One of the advantages of being a freelance writer is the ability to work from home. I used to be a work-from-home rodeo clown. I tell you, I never had a rider gored in my house on my watch, no sir. But wearing clown makeup alone in my darkened house really creeped out visitors, so I quit.

Another advantage is how little I drive and how many carbon emissions I don't have to produce. Also, I no longer spend my afternoons commuting, engine idling, in smoggy, traffic-filled Los Angles. My gasoline bills aren't high. This helps offset the amount of money I have to spend insuring my own health, something a lot of corporate workers don't have to do, but it's not like there are many corporate employers clamoring for Fine Arts majors, so I feel lucky to have any job that doesn't involve serving French fries. But enough about my wounded pride and my inflated sense of self-pity.

Here are some tips on how to find a telecommuting job.

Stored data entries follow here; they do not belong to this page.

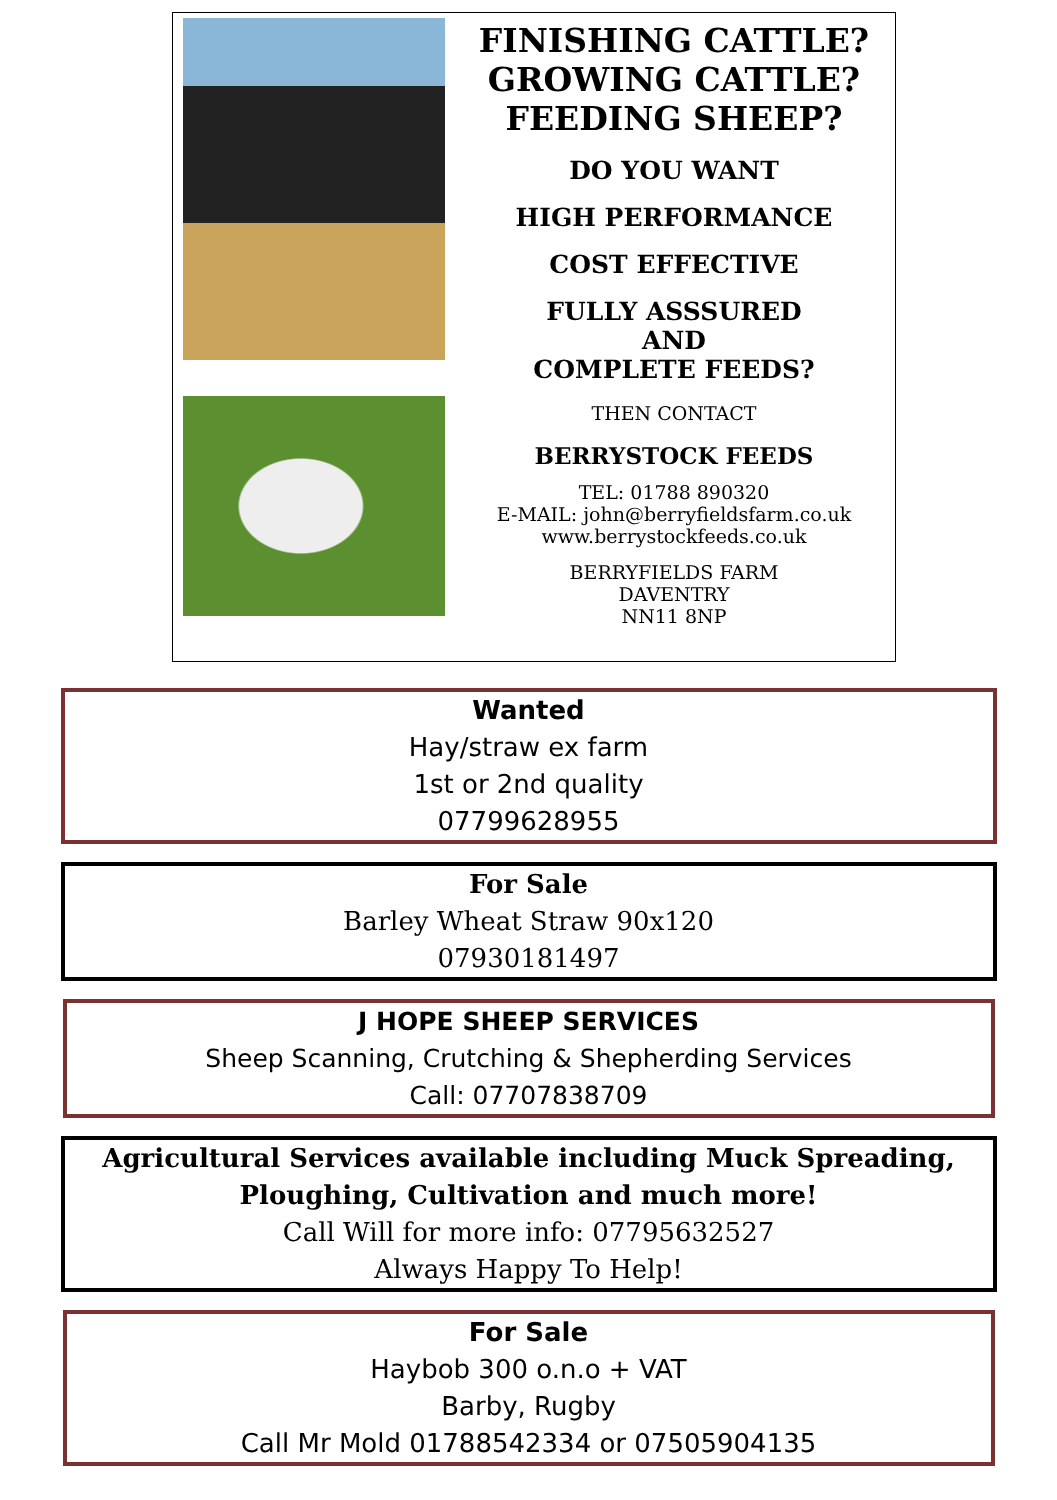FINISHING CATTLE?
GROWING CATTLE?
FEEDING SHEEP?
DO YOU WANT
HIGH PERFORMANCE
COST EFFECTIVE
FULLY ASSSURED
AND
COMPLETE FEEDS?
THEN CONTACT
BERRYSTOCK FEEDS
TEL: 01788 890320
E-MAIL: john@berryfieldsfarm.co.uk
www.berrystockfeeds.co.uk
BERRYFIELDS FARM
DAVENTRY
NN11 8NP
Wanted
Hay/straw ex farm
1st or 2nd quality
07799628955
For Sale
Barley Wheat Straw 90x120
07930181497
J HOPE SHEEP SERVICES
Sheep Scanning, Crutching & Shepherding Services
Call: 07707838709
Agricultural Services available including Muck Spreading,
Ploughing, Cultivation and much more!
Call Will for more info: 07795632527
Always Happy To Help!
For Sale
Haybob 300 o.n.o + VAT
Barby, Rugby
Call Mr Mold 01788542334 or 07505904135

1. 2workathome has a list of telecommunication-friendly corporations. These companies may or may not be hiring. Check out their easy-to-find websites for further details.

2. Craigslist is another great site for finding all sorts of work. Just go to Craigslist's search bar on your chosen city page. Type in the word telecommute and set the category tab to jobs. Then peruse various cities for a wider selection. They also have a telecommute tab you can toggle when you are looking for a specific type of job. In Los Angeles, however, Craigslist is often referred to as Creep's List, because some of the people who hire in the gigs section are clearly insane. I once worked as a sound editor for this guy who didn't know that his blog was on the internet. I was like, "Well, a blog that's not on the internet is just called a diary." Despite the weirdness, Craigslist is my favorite job-search site.

3. Worldwide Work at Home has an excellent job board that finds various telecommuting jobs from places like Monster.com and posts them into categories for easy browsing.

4. For those of you still deciding on a career path, How Stuff Works has an article about the most common jobs that allow people to work from home. If you don't want to wear a suit to work-I wear an Aquaman outfit all day-one of these careers might be for you. Check out this list from ezines as well.